– (reportagem e fotos: Jackie Farah) – Pela manhã, foram os professores e pedagogos ligados à Associação dos Professores de Manaus (Asprom). À tarde, foi a vez dos servidores da educação responderem negativamente à contraproposta do governo. A assembléia-geral foi na praça do Congresso, em frente a uma das principais instituições de ensino da rede estadual – o Instituto de Educação do Amazonas (IEA), no Centro da capital. Após a leitura da proposta do governo, a categoria decidiu manter a greve por tempo indeterminado.

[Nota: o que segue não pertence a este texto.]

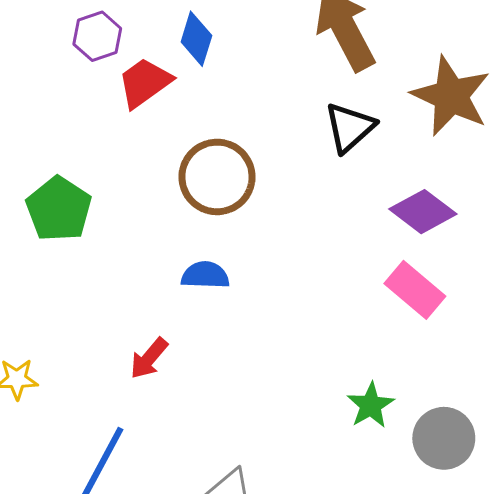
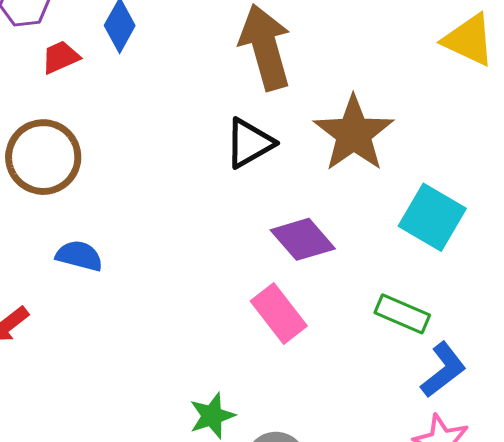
red trapezoid: (145, 83) -> (60, 57), size x0.7
brown circle: (217, 177) -> (43, 157), moved

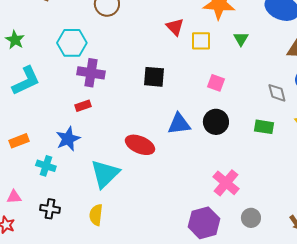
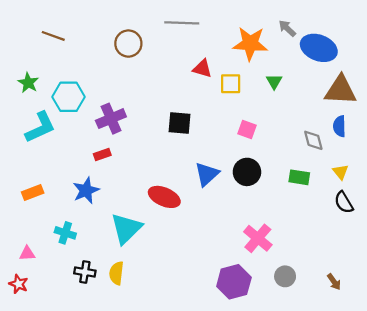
red triangle: (175, 27) -> (202, 69), turned -30
cyan hexagon: (72, 43) -> (69, 97), moved
purple cross: (91, 73) -> (111, 119), turned -32
blue triangle: (179, 124) -> (207, 174), turned -35
cyan cross: (46, 166) -> (65, 233), moved
black cross: (50, 209) -> (85, 272), moved

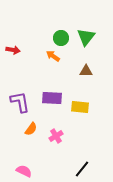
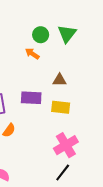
brown triangle: (86, 71) -> (60, 80), moved
pink cross: (56, 136) -> (66, 145), moved, size x1.6

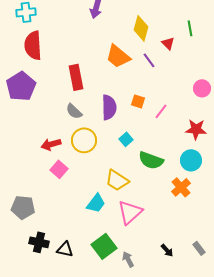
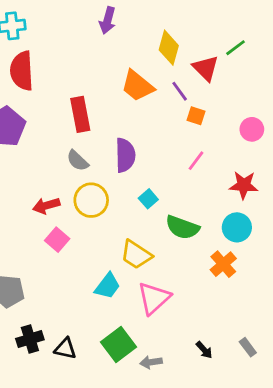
green line: (190, 28) -> (236, 48), turned 63
red triangle: (168, 43) -> (206, 68), size x1.5
orange square: (138, 101) -> (196, 116), moved
black cross: (39, 242) -> (30, 339), turned -30
gray arrow: (128, 259) -> (151, 362), turned -70

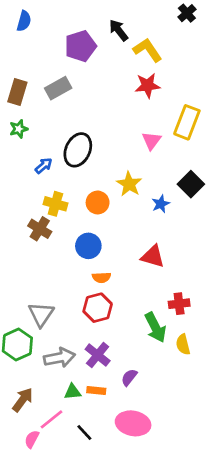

De acordo com o presidente do Sindicato dos Trabalhadores em Educação do Amazonas (Sinteam), Marcos Libório, o percentual de 10% do escalonado oferecido pelo governo não atende a necessidade da classe.
“Nós queremos aumentar esse percentual, tando do escalonado quanto da primeira parcela da data-base, e que seja um percentual que atinja todos os trabalhadores da educação, não só professores e pedagogos.”

O sindicato, agora, vai levar ao governo a resposta da categoria e retomar as negociações.
“Mediante o resultado da assembléia, nós já vamos protocolar um ofício junto ao governo do Estado, pra dizer ao governo que nós já temos uma prévia de que a contraproposta do governo será negada pela categoria. Isso nós já temos esse diagnóstico por parte da categoria, então, agora, é voltar a mesa de negociação!”

Os professores já conseguiram a garantia do o retorno do plano de saúde, a extinção da taxa de 6% do vale transporte e o reajuste do vale alimentação, que também será pago em dinheiro e não mais em crédito de cartão.

O Sinteam deve protocolar e negociar com o governador Amazonino Mendes entre esta terça (3/4) e quarta feira (5). Enquanto a queda de braço entre os professores e o governo prossegue, os mais de 50 mil alunos da rede públicas estadual permanecem sem aulas.